(Human pose keypoint data)
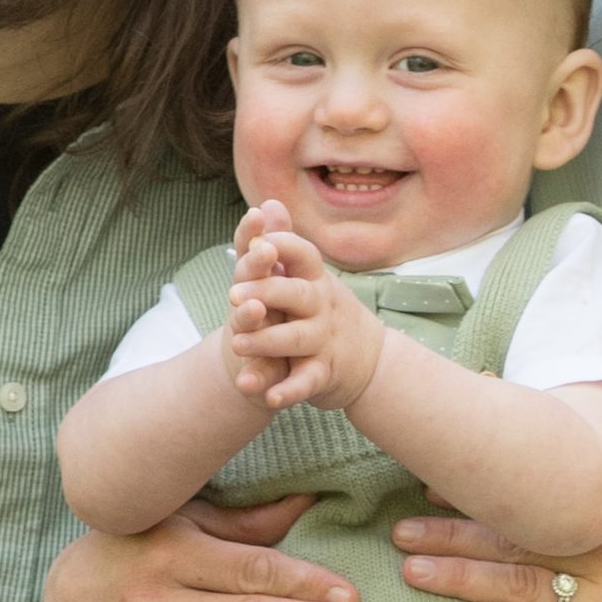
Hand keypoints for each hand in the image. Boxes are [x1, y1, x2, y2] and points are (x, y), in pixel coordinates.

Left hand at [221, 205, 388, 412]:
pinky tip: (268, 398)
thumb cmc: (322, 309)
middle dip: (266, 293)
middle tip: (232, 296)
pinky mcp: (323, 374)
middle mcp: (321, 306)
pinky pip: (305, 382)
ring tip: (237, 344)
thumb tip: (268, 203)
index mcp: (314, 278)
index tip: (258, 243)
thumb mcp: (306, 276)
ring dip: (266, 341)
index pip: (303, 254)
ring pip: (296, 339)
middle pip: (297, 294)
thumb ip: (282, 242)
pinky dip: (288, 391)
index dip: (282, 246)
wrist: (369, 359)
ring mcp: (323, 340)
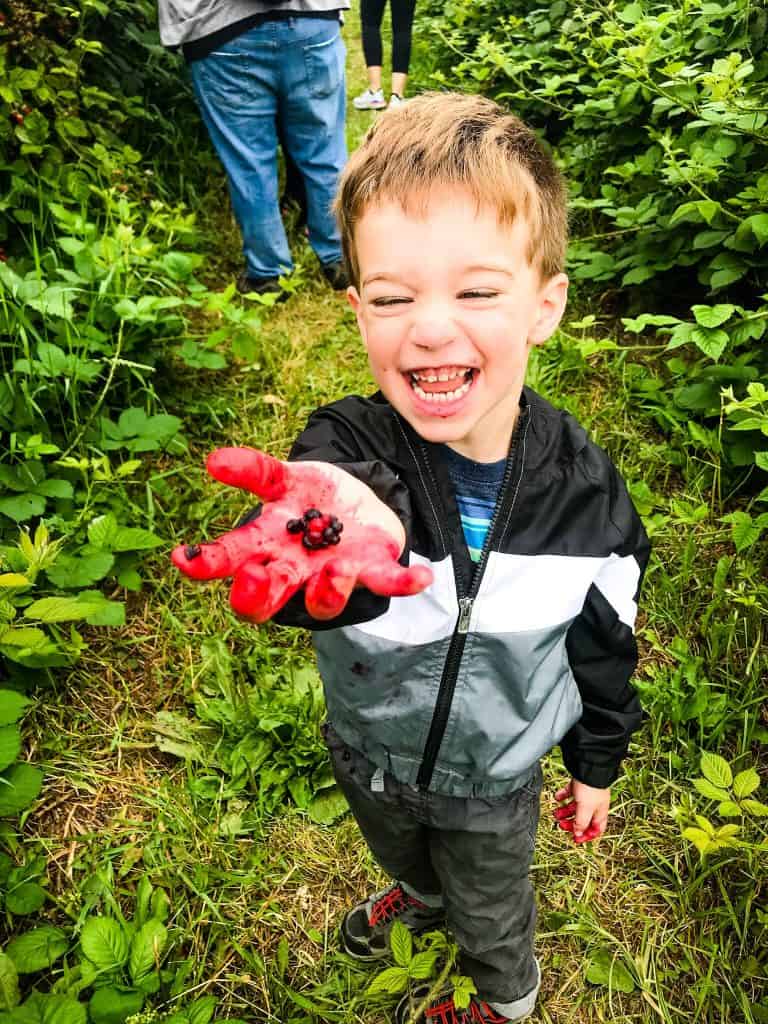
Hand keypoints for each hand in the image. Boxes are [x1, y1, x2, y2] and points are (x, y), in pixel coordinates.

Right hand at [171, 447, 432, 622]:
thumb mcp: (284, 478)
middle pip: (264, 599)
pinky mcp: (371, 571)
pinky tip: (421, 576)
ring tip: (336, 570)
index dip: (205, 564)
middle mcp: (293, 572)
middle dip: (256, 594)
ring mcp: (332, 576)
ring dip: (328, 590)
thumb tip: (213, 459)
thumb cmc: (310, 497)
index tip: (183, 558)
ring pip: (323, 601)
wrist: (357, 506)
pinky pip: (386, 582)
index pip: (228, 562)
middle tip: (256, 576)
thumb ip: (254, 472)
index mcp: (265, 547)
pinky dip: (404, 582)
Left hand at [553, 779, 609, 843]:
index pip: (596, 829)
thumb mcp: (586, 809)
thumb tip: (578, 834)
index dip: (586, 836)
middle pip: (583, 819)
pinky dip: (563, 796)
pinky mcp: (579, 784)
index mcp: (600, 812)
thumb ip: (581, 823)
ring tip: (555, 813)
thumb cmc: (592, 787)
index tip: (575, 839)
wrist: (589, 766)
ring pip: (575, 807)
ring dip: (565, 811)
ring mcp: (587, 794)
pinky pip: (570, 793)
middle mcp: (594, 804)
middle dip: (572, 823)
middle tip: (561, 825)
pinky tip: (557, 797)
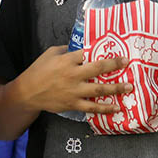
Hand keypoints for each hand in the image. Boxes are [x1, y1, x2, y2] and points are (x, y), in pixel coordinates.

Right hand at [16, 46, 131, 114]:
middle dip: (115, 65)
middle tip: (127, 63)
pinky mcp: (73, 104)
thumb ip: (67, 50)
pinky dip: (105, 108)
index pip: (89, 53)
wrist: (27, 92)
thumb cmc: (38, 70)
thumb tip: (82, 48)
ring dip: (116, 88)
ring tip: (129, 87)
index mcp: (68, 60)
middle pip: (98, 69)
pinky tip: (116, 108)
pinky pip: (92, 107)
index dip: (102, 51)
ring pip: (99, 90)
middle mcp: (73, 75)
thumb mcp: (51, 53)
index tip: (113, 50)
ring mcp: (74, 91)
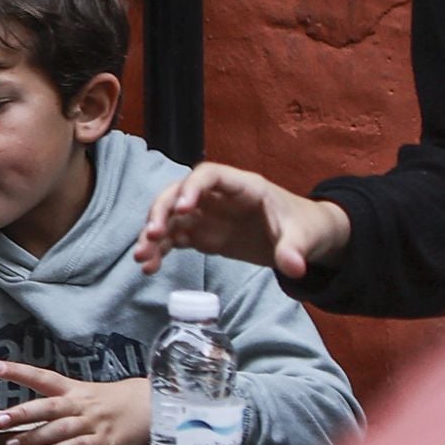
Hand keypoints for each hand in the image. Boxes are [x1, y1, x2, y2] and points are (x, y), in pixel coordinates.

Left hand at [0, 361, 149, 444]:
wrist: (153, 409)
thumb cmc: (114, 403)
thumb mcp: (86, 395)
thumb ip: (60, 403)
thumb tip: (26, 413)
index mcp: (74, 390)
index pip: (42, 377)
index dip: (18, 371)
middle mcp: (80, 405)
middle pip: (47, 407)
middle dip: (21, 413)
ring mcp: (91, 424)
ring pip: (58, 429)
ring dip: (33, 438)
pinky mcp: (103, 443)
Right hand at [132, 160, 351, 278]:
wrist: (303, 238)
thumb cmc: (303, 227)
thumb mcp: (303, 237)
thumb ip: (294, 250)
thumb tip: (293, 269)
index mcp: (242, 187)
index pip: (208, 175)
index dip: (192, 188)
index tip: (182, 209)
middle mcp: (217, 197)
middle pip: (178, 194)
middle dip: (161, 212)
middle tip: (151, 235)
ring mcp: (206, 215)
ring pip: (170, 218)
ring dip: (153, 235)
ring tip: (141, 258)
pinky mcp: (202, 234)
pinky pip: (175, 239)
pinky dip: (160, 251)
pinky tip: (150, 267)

_YOUR TASK_: Every line of the data that includes the word "Right" should be copied.

_RESULT OF THE TASK_:
Right hand at [171, 447, 432, 622]:
Right hand at [16, 46, 131, 114]:
Right hand at [132, 160, 351, 278]:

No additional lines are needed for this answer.